15      Finally, the Wojtasiaks argue that the trial court erred when it failed to give the medical res ipsa loquitur instruction, Wis JI-Civil 1024.[4]  The instruction should be given when

(a) either a layman is able to determine as a matter of common knowledge or an expert testifies that the result which has occurred does not ordinarily occur in the absence of negligence, (b) the agent or instrumentality causing the harm was within the exclusive control of the defendant, and (c) the evidence offered is sufficient to remove the causation question from the realm of conjecture, but not so substantial that it provides a full and complete explanation of the event.

Lecander v. Billmeyer, 171 Wis. 2d 593, 601-02, 492 N.W.2d 167 (Ct. App. 1992).

16      Whether the instruction should be given is a question of law we review de novo.  Id. at 602.  However, appellate courts ordinarily defer to the trial court’s discretionary determination whether evidence satisfies the last of the three requirements necessary to support the instruction.  Id. at 602-03.  Here, the evidence offered was not sufficient to “remove the causation question from the realm of conjecture.”   Id. at 602.

17      None of the experts the Wojtasiaks refer to in their briefs testified that a severed flexor tendon does not ordinarily occur in the absence of negligence, and they all gave reasons for how the injury occurred.  Further, Tilkens offered evidence that the tendon was intact, that the injuries did not occur from the surgery and that such injuries can occur in the absence of negligence.  Because the evidence conflicts regarding the causation of Sandra’s injury, this is not a res ipsa loquitur case.  Therefore, the trial court did not err by refusing to give the instruction. 

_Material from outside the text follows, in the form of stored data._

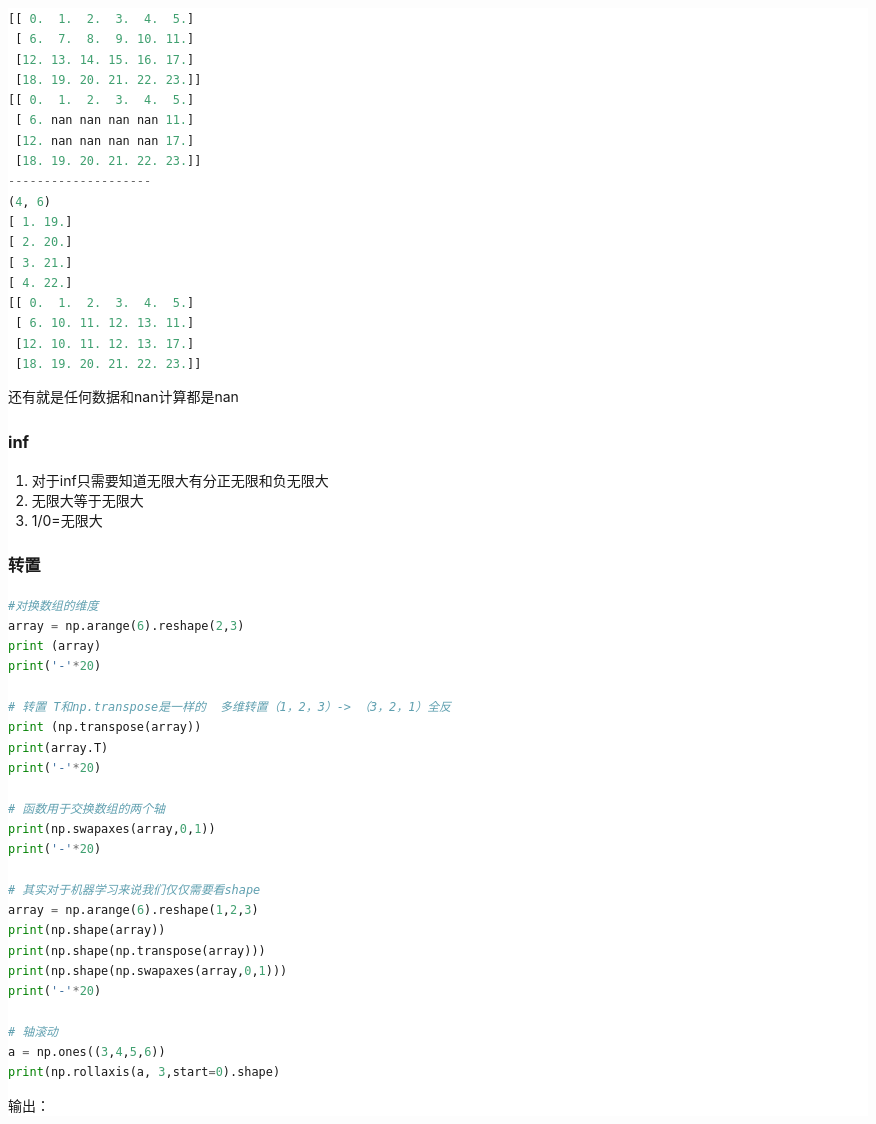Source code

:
```python
[[ 0.  1.  2.  3.  4.  5.]
 [ 6.  7.  8.  9. 10. 11.]
 [12. 13. 14. 15. 16. 17.]
 [18. 19. 20. 21. 22. 23.]]
[[ 0.  1.  2.  3.  4.  5.]
 [ 6. nan nan nan nan 11.]
 [12. nan nan nan nan 17.]
 [18. 19. 20. 21. 22. 23.]]
--------------------
(4, 6)
[ 1. 19.]
[ 2. 20.]
[ 3. 21.]
[ 4. 22.]
[[ 0.  1.  2.  3.  4.  5.]
 [ 6. 10. 11. 12. 13. 11.]
 [12. 10. 11. 12. 13. 17.]
 [18. 19. 20. 21. 22. 23.]]

```
还有就是任何数据和nan计算都是nan

###  inf
1. 对于inf只需要知道无限大有分正无限和负无限大
2. 无限大等于无限大
3. 1/0=无限大

### 转置

```python
#对换数组的维度
array = np.arange(6).reshape(2,3)
print (array)
print('-'*20)

# 转置 T和np.transpose是一样的  多维转置（1，2，3）-> （3，2，1）全反
print (np.transpose(array))
print(array.T)
print('-'*20)

# 函数用于交换数组的两个轴
print(np.swapaxes(array,0,1))
print('-'*20)

# 其实对于机器学习来说我们仅仅需要看shape
array = np.arange(6).reshape(1,2,3)
print(np.shape(array))
print(np.shape(np.transpose(array)))
print(np.shape(np.swapaxes(array,0,1)))
print('-'*20)

# 轴滚动
a = np.ones((3,4,5,6))
print(np.rollaxis(a, 3,start=0).shape)
```
输出：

            By the Court.—Judgment affirmed.

            This opinion will not be published.  See Wis. Stat. Rule § 809.23(1)(b)5.


 

 



[1]  The longus flexor tendon is located directly underneath the joint where Tilkens performed the procedure.  The Wojtasiaks contend that an MRI revealed that there was a void in Sandra’s right longus flexor tendon, but that was disputed at trial. 

[2]  Wisconsin Stat. § 907.03 provides:

The facts or data in the particular case upon which an expert bases an opinion or inference may be those perceived by or made known to the expert at or before the hearing. If of a type reasonably relied upon by experts in the particular field in forming opinions or inferences upon the subject, the facts or data need not be admissible in evidence.

All references to the Wisconsin Statutes are to the 1999-2000 version unless otherwise noted.

[3]  See Wis. Stat. § 885.44(14). 

[4]  Wisconsin JI-Civil 1024 provides:

     If you find that (name the part of the body that was injured) of (plaintiff) was injured during the course of the operation performed by (Dr. ______) and if you further find (from expert medical testimony in this case) that the injury to the (name the part of the body that was injured) (plaintiff) is of a kind that does not ordinarily occur if a surgeon exercises proper care and skill, you may infer, from the fact of surgery to the (name the part of the body that was injured) of (plaintiff), that (Dr. ______) failed to exercise that degree of care and skill which surgeons usually exercise. This rule will not apply if (Dr. ______) has offered an explanation for the injury to the (name the part of the body that was injured) of (plaintiff) which satisfies you that the injury to (plaintiff) did not occur through any failure on (Dr. ______)'s part to exercise due care and skill.